### ACTIVITY
Whatever lies between the line that holds "nowrap; color: #4c1d95;" and the final line of the records below, both included, should be repeated exactly; leave out the pictures and add nothing.
Start of DATASET
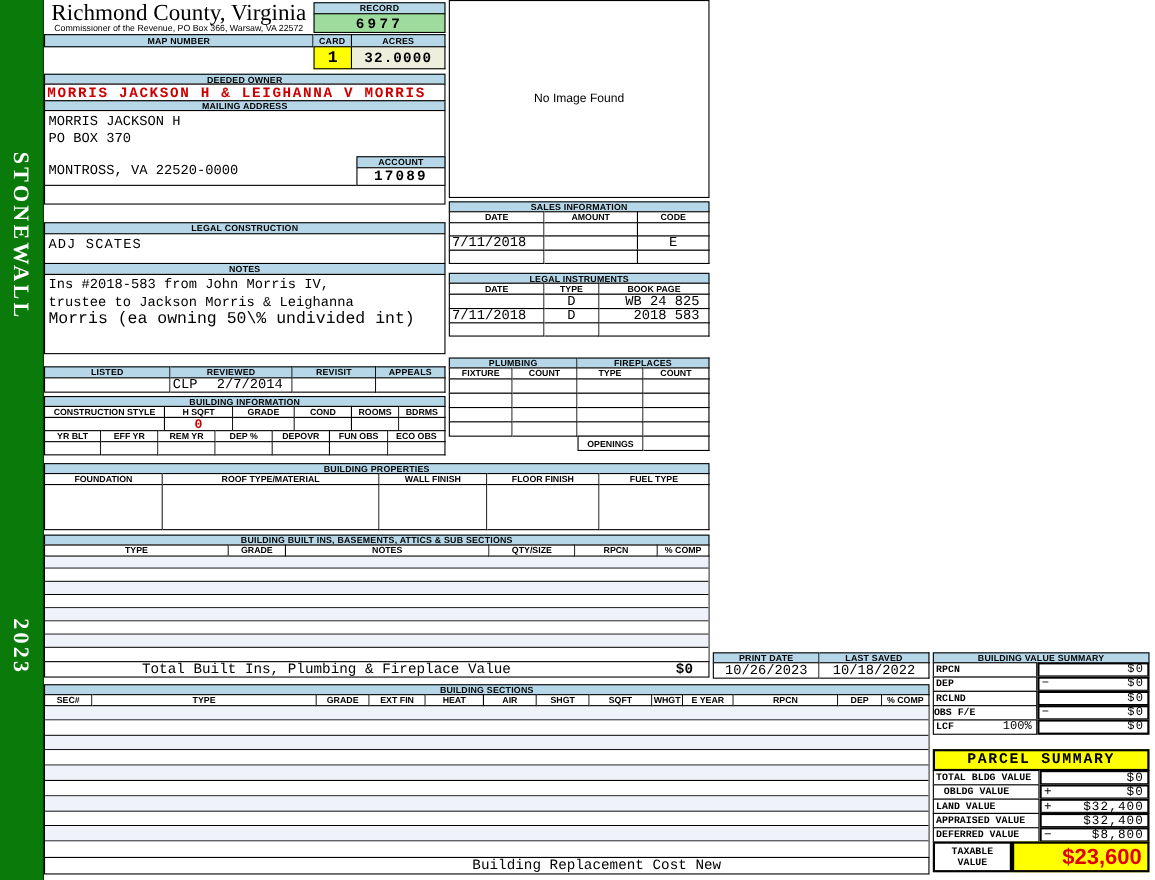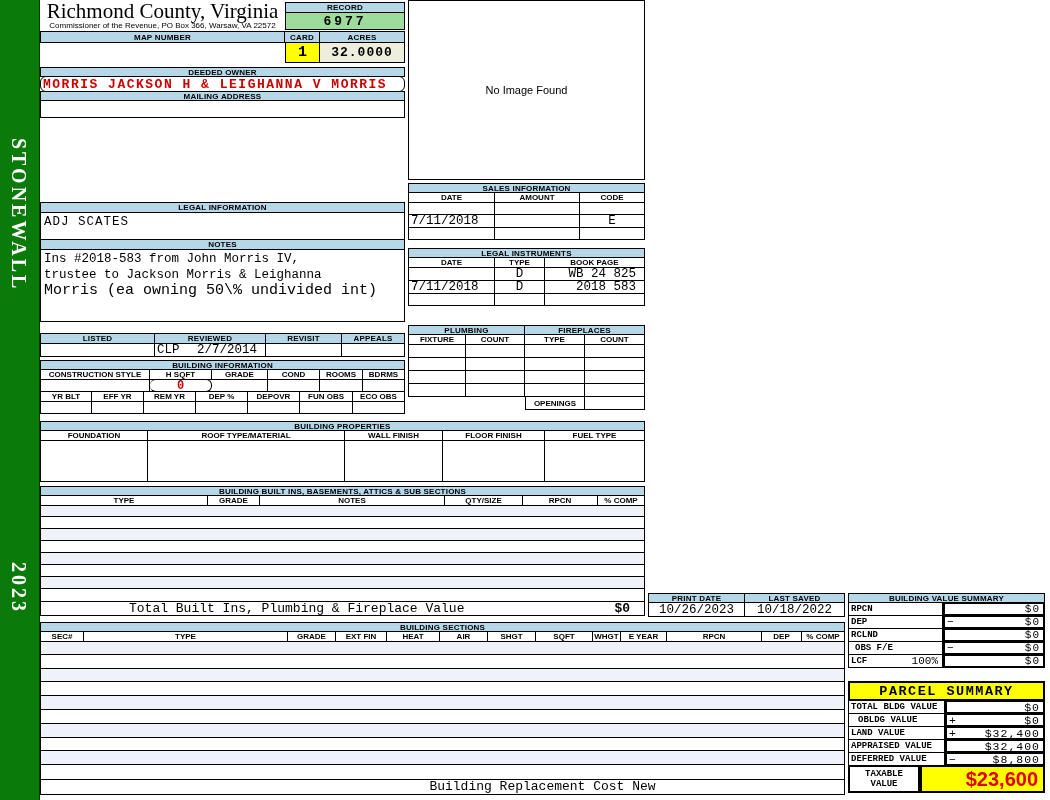--- a/index.html
+++ b/index.html
@@ -27,21 +27,21 @@
   .stripes { border:1px solid #000; border-top:none; }
   .stripe { border-bottom:1px solid #000; background:#fff; }
   .stripe:last-child { border-bottom:none; }
   .stripe:nth-child(odd) { background:#f0f2fa; }
   
   #sidebar { left:0; top:0; width:40px; height:800px; background:#0a7b0a; border-right:1px solid #063c06; }
   .vtext { position:absolute; writing-mode:vertical-rl; color:#fff; font-weight:bold;
            font-family:"Liberation Serif",serif; letter-spacing:3px; }
   
   .val-bold { font-weight:bold; }
-  .red { color:#cc0000;border-radius:6px; }
+  .red { color:#cc0000; }
 </style>
 </head>
 <body>
 
 <div id="page">
 
   <div id="sidebar" class="abs">
     <div class="vtext" style="top:138px;left:7px;font-size:20px;">STONEWALL</div>
     <div class="vtext" style="top:562px;left:7px;font-size:20px;">2023</div>
   </div>
@@ -69,27 +69,40 @@
       <div class="cell mono val-bold" style="width:85px;background:#eeeedd;justify-content:center;font-size:13px;letter-spacing:1px;">32.0000</div>
     </div>
   </div>
 
   <div class="abs stack" style="left:40px;top:67px;width:365px;">
     <div class="hbar" style="height:10px;">DEEDED OWNER</div>
     <div class="row" style="height:16px;">
       <div class="cell mono val-bold red" style="width:365px;font-size:13px;letter-spacing:1.5px;padding-left:2px;">MORRIS JACKSON H &amp; LEIGHANNA V MORRIS</div>
     </div>
     <div class="hbar" style="height:10px;">MAILING ADDRESS</div>
+    <div class="row" style="height:69px;">
+      <div style="width:365px;position:relative;background:#fff;">
+        <div class="mono" style="font-size:12.5px;padding:3px 0 0 3px;line-height:15px;">MORRIS JACKSON H</div>
+        <div class="mono" style="font-size:12.5px;padding-left:3px;line-height:15px;">PO BOX 370</div>
+        <div class="mono" style="font-size:12.5px;padding-left:3px;line-height:15px;margin-top:14px;">MONTROSS, VA 22520-0000</div>
+        <div class="stack" style="position:absolute;right:-1px;bottom:-1px;width:81px;">
+          <div class="hbar" style="height:11px;">ACCOUNT</div>
+          <div class="row" style="height:17px;">
+            <div class="cell mono val-bold" style="width:81px;justify-content:center;font-size:13px;letter-spacing:2px;">17089</div>
+          </div>
+        </div>
+      </div>
+    </div>
     <div class="row" style="height:18px;">
         <div class="cell" style="width:365px;"></div>
       </div>
   </div>
 
   <div class="abs stack" style="left:40px;top:202px;width:365px;">
-    <div class="hbar" style="height:11px;">LEGAL INFORMATION</div>
+    <div class="hbar" style="height:11px;">LEGAL CONSTRUCTION</div>
     <div class="row" style="height:28px;">
       <div class="cell mono" style="width:365px;align-items:flex-start;font-size:12.5px;letter-spacing:1px;padding:2px 0 0 3px;">ADJ SCATES</div>
     </div>
     <div class="hbar" style="height:11px;">NOTES</div>
     <div class="row" style="height:73px;">
       <div style="width:365px;background:#fff;padding:2px 0 0 3px;">
         <div class="mono" style="font-size:12.5px;line-height:15.5px;">Ins #2018-583 from John Morris IV,</div>
         <div class="mono" style="font-size:12.5px;line-height:15.5px;">trustee to Jackson Morris &amp; Leighanna</div>
         <div class="mono" style="font-size:15px;line-height:15.5px;">Morris (ea owning 50\% undivided int)</div>
       </div>
@@ -320,21 +333,21 @@
       </div>
     </div>
     <div class="row" style="height:14px;">
       <div class="cell mono val-bold" style="width:95px;font-size:9px;padding-left:2px;">RCLND</div>
       <div class="cell mono" style="width:102px;border:2px solid #000;font-size:11px;padding:0 3px 0 2px;">
         <span></span>
         <span style="margin-left:auto;letter-spacing:1px;">$0</span>
       </div>
     </div>
     <div class="row" style="height:14px;">
-      <div class="cell mono val-bold" style="width:95px;font-size:9px;padding-left:6px;">OBS F/E</div>
+      <div class="cell mono val-bold" style="width:95px;font-size:9px;padding-left:0;">OBS F/E</div>
       <div class="cell mono" style="width:102px;border:2px solid #000;font-size:11px;padding:0 3px 0 2px;">
         <span>−</span>
         <span style="margin-left:auto;letter-spacing:1px;">$0</span>
       </div>
     </div>
     <div class="row" style="height:14px;">
       <div class="cell mono val-bold" style="width:95px;font-size:9px;padding:0 4px 0 2px;justify-content:space-between;">
         <span>LCF</span>
         <span style="font-size:11px;font-weight:normal;">100%</span>
       </div>

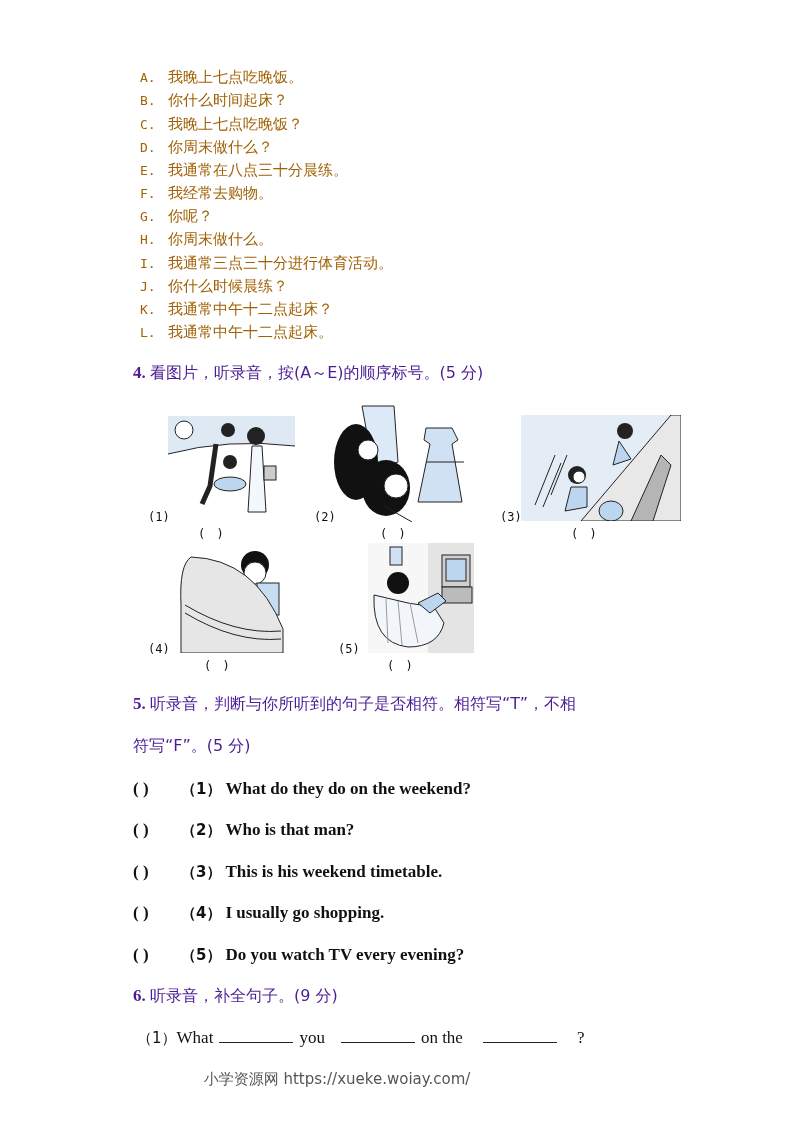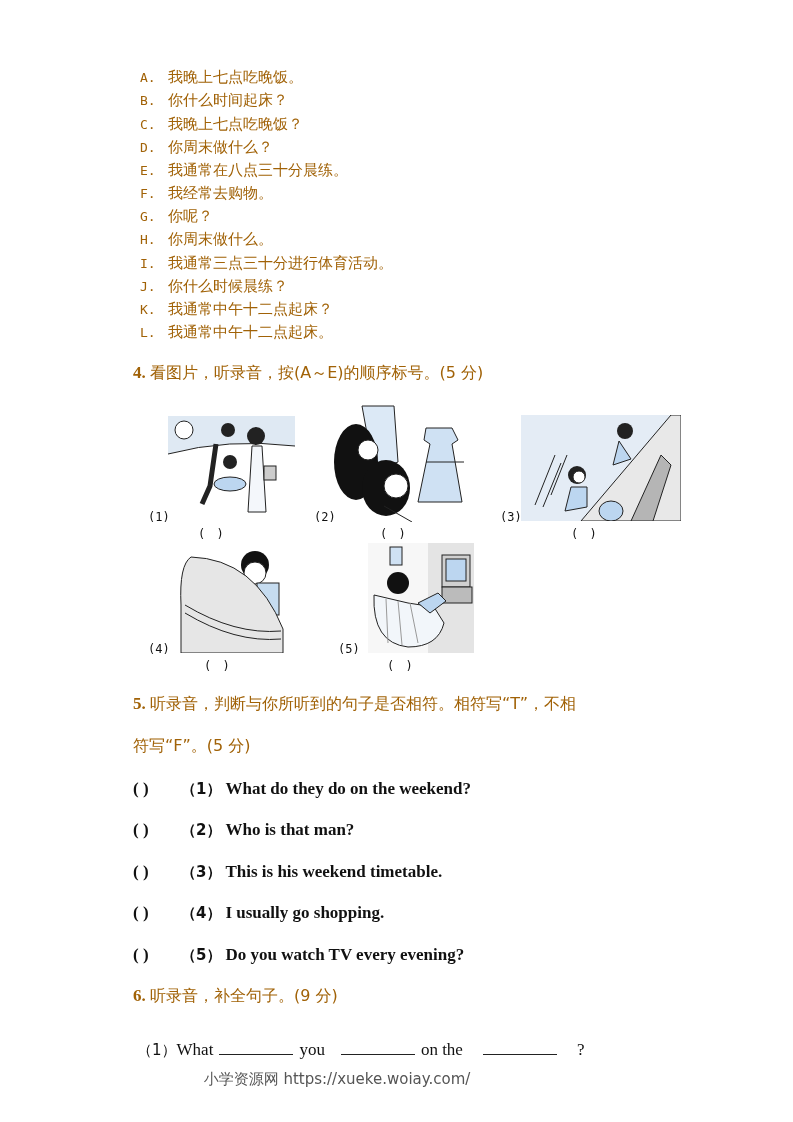--- a/index.html
+++ b/index.html
@@ -7,41 +7,41 @@
     width: 793px; height: 1122px; position: relative; overflow: hidden;
     font-family: "Liberation Serif", "DejaVu Serif", serif; color: #111;
   }
   .opt {
     position: absolute; left: 140px; font-family: "DejaVu Sans", sans-serif;
     font-size: 15px; line-height: 20px; color: #a16207; white-space: nowrap;
   }
   .opt .letter { display: inline-block; width: 28px; font-family: "DejaVu Sans Mono", monospace; font-size: 13px; }
   .heading {
     position: absolute; left: 133px; font-size: 17px; font-weight: bold;
-    white-space: nowrap; color: #a16207;
+    white-space: nowrap; color: #4c1d95;
   }
   .heading .cn { font-family: "DejaVu Sans", sans-serif; font-weight: normal; font-size: 16px; }
   .pic {
     position: absolute; background: #ffffff; overflow: hidden;
   }
   .pic svg { display: block; width: 100%; height: 100%; }
   .picnum {
     position: absolute; font-family: "DejaVu Sans Mono", monospace; font-size: 12px; color: #111;
   }
   .ans {
     position: absolute; font-family: "DejaVu Sans Mono", monospace; font-size: 12px; color: #111;
     letter-spacing: 2px;
   }
   .tf {
     position: absolute; left: 133px; font-size: 17px; white-space: nowrap; color: #111; font-weight: bold;
   }
   .tf .paren { display: inline-block; width: 48px; }
   .tf .num { font-family: "DejaVu Sans", sans-serif; font-size: 15px; margin-right: 4px; }
   .fill {
-    position: absolute; left: 137px; font-size: 17px; white-space: nowrap; margin-top: 12px;
+    position: absolute; left: 137px; font-size: 17px; white-space: nowrap;
   }
   .blank { display: inline-block; width: 74px; border-bottom: 1px solid #222; margin: 0 6px; height: 14px; vertical-align: baseline; }
   .footer {
     position: absolute; left: 0; width: 674px; top: 1070px; text-align: center;
     font-family: "DejaVu Sans", sans-serif; font-size: 15px; color: #555;
   }
 </style>
 </head>
 <body>
 

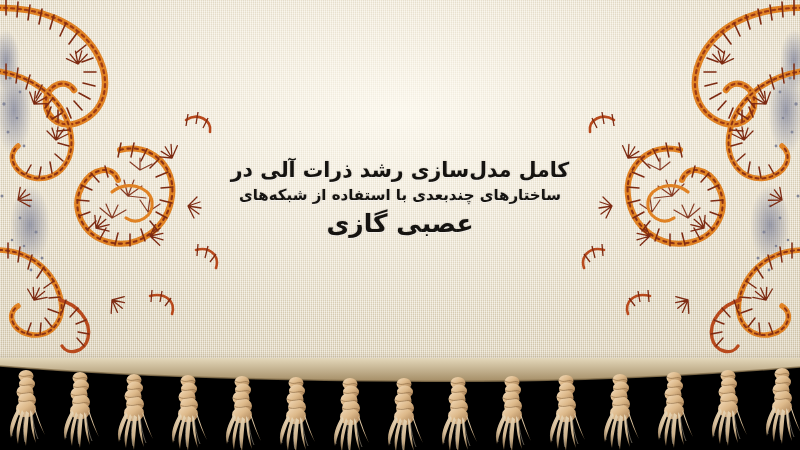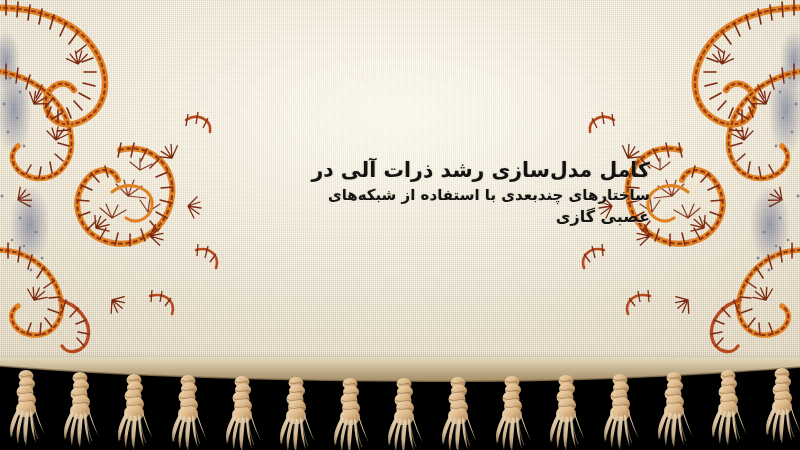--- a/index.html
+++ b/index.html
@@ -61,24 +61,23 @@
     line-height:1.42;
   }
   .title-line{
     display:block;
     color:#151310;
     font-size:20.5px;
     font-weight:700;
     letter-spacing:0px;
     text-shadow:0 1px 0 rgba(255,255,255,.55), 0 0 2px rgba(60,45,25,.25);
     white-space:nowrap;
-    text-align:right;
   }
   .title-line.l2{font-size:15px;}
-  .title-line.l3{font-size:16px;}
+  .title-line.l3{font-size:25px;}
 </style>
 </head>
 <body>
 
 <div id="stage">
 
   <div class="fabric"></div>
   <div class="fabric-shadow"></div>
   <div class="hem"></div>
End of DATASET
### SOLUTION TO THIS TASK
+    white-space: nowrap; color: #4c1d95;
   }
   .heading .cn { font-family: "DejaVu Sans", sans-serif; font-weight: normal; font-size: 16px; }
   .pic {
     position: absolute; background: #ffffff; overflow: hidden;
   }
   .pic svg { display: block; width: 100%; height: 100%; }
   .picnum {
     position: absolute; font-family: "DejaVu Sans Mono", monospace; font-size: 12px; color: #111;
   }
   .ans {
     position: absolute; font-family: "DejaVu Sans Mono", monospace; font-size: 12px; color: #111;
     letter-spacing: 2px;
   }
   .tf {
     position: absolute; left: 133px; font-size: 17px; white-space: nowrap; color: #111; font-weight: bold;
   }
   .tf .paren { display: inline-block; width: 48px; }
   .tf .num { font-family: "DejaVu Sans", sans-serif; font-size: 15px; margin-right: 4px; }
   .fill {
-    position: absolute; left: 137px; font-size: 17px; white-space: nowrap; margin-top: 12px;
+    position: absolute; left: 137px; font-size: 17px; white-space: nowrap;
   }
   .blank { display: inline-block; width: 74px; border-bottom: 1px solid #222; margin: 0 6px; height: 14px; vertical-align: baseline; }
   .footer {
     position: absolute; left: 0; width: 674px; top: 1070px; text-align: center;
     font-family: "DejaVu Sans", sans-serif; font-size: 15px; color: #555;
   }
 </style>
 </head>
 <body>
 

--- a/index.html
+++ b/index.html
@@ -61,24 +61,23 @@
     line-height:1.42;
   }
   .title-line{
     display:block;
     color:#151310;
     font-size:20.5px;
     font-weight:700;
     letter-spacing:0px;
     text-shadow:0 1px 0 rgba(255,255,255,.55), 0 0 2px rgba(60,45,25,.25);
     white-space:nowrap;
-    text-align:right;
   }
   .title-line.l2{font-size:15px;}
-  .title-line.l3{font-size:16px;}
+  .title-line.l3{font-size:25px;}
 </style>
 </head>
 <body>
 
 <div id="stage">
 
   <div class="fabric"></div>
   <div class="fabric-shadow"></div>
   <div class="hem"></div>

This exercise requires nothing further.